Description of the task:
In the entries that follow, the lines from the one with "(619, 1212) none -> [88,1007,100,1018] // 2." through the one with "[768,1199,899,1219] [149,1226,720,1246] get" are the ones to write out, exactly and with both ends included. Nothing else should appear.

Records to process:
○ ○ ○ ○ ○ ○ ○
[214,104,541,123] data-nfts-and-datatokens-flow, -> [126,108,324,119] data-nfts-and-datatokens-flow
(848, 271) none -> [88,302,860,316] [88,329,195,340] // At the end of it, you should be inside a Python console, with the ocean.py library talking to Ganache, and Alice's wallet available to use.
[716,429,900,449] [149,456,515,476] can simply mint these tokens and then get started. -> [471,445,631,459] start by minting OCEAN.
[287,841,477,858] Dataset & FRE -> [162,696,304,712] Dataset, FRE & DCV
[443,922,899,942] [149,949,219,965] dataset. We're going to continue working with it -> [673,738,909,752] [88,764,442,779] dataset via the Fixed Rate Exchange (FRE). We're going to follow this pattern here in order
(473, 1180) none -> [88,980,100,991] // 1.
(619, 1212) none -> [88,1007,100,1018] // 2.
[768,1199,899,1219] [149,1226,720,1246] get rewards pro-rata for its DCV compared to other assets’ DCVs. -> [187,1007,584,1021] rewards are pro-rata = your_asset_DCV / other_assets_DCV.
○ ○ ○ ○ ○ ○ ○
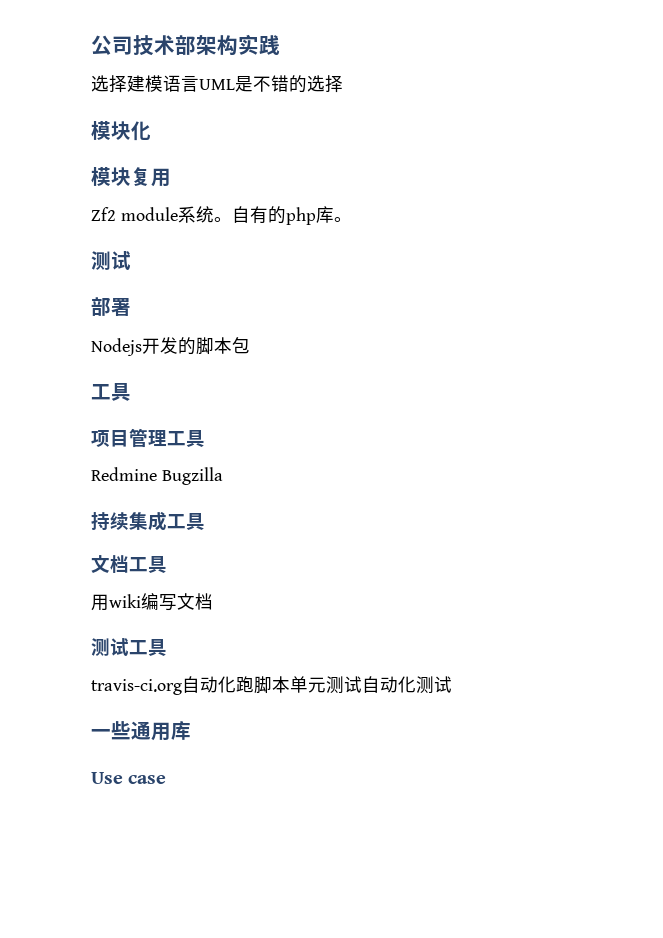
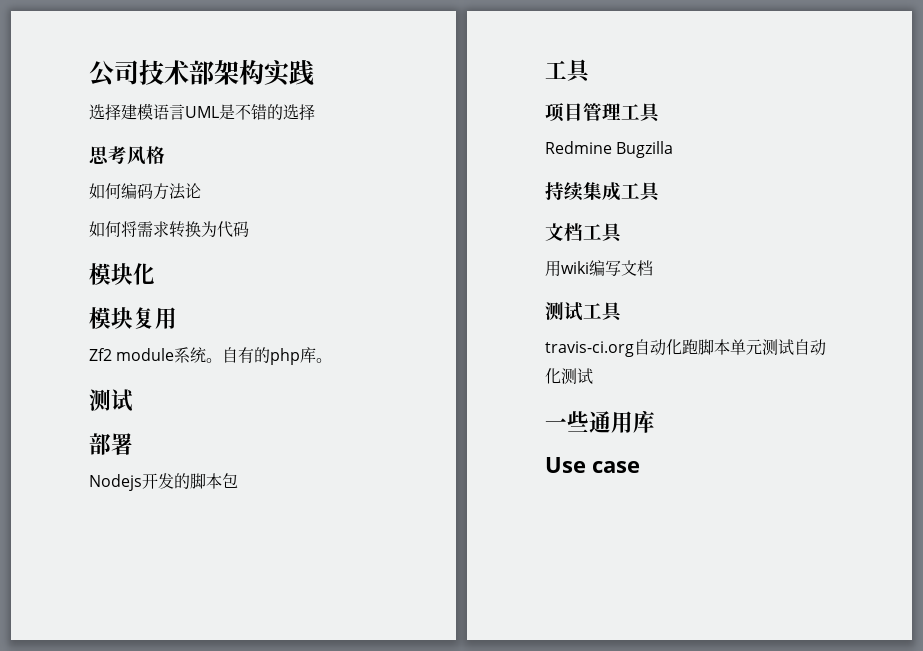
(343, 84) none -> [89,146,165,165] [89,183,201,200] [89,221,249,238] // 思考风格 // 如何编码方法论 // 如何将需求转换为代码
○ ○ ○ ○ ○ ○ ○
Task response:
(619, 1212) none -> [88,1007,100,1018] // 2.
[768,1199,899,1219] [149,1226,720,1246] get rewards pro-rata for its DCV compared to other assets’ DCVs. -> [187,1007,584,1021] rewards are pro-rata = your_asset_DCV / other_assets_DCV.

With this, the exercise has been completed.